Supporters of the bill say making the Holy Book its first ever official book wouldn't be in violation of the U.S. Constitution, which specifically prohibits the establishment of state religions. Others, however, called the bill offensive
The Bible could become Louisiana’s official state book if state legislators have their way.
A Louisiana House committee voted 8-5 last week to recommend a bill that would make the Bible Louisiana’s first-ever state book, the Baton Rouge, La. Advocate reported Monday.
Republican State Rep. Thomas Carmody said recognizing the Bible in this way would not be the same as making Christianity the official state religion, which would be illegal under the U.S. Constitution. “The Holy Bible would be appropriate for the state of Louisiana,” Carmody said, citing the state’s religious history.
While some representatives called the bill offensive and said it should be more inclusive of other religions, others debated which version of the Bible, such as a King James version, should be chosen if the bill goes ahead.
“Why not put all versions of the Bible?” Rep.
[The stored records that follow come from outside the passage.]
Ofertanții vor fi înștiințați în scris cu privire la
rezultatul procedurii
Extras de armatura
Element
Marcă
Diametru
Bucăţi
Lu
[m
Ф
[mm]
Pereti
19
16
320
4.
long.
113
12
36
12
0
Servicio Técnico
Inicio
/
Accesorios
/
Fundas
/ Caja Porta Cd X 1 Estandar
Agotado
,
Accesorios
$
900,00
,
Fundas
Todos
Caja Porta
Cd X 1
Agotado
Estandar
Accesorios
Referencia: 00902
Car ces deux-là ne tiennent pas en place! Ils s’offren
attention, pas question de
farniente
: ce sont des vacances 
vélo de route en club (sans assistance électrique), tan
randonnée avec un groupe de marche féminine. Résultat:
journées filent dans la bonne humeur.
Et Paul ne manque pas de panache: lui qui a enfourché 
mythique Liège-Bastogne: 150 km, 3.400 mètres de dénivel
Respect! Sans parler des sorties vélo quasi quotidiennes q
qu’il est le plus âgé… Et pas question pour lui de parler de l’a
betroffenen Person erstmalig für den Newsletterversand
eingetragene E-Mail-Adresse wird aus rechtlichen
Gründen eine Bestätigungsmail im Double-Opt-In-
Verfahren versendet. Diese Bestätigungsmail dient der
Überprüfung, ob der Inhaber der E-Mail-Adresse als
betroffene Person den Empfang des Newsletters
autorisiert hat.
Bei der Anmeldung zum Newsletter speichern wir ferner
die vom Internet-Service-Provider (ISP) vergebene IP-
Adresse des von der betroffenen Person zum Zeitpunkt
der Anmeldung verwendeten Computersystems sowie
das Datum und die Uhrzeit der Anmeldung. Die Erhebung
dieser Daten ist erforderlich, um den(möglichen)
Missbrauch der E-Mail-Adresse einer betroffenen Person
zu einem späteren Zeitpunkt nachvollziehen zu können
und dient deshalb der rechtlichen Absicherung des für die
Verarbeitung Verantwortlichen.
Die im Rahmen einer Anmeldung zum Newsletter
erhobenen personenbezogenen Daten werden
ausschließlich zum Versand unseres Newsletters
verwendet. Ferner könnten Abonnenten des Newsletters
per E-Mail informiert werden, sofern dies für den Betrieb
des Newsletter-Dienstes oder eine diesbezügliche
Robert Billiot, D-Westwego, asked. “If there’s one, what are we saying about the rest of the people?”
Marjorie Esman, the executive director of the ACLU of Louisiana, said she was not pleased with the plan.
“This whole thing is really a not very well concealed effort to use discrimination against those people in Louisiana who do not include the Holy Bible in their belief system,” she told TIME. “It’s unfortunate that Louisiana thinks it’s okay to try and enshrine discrimination in the law.”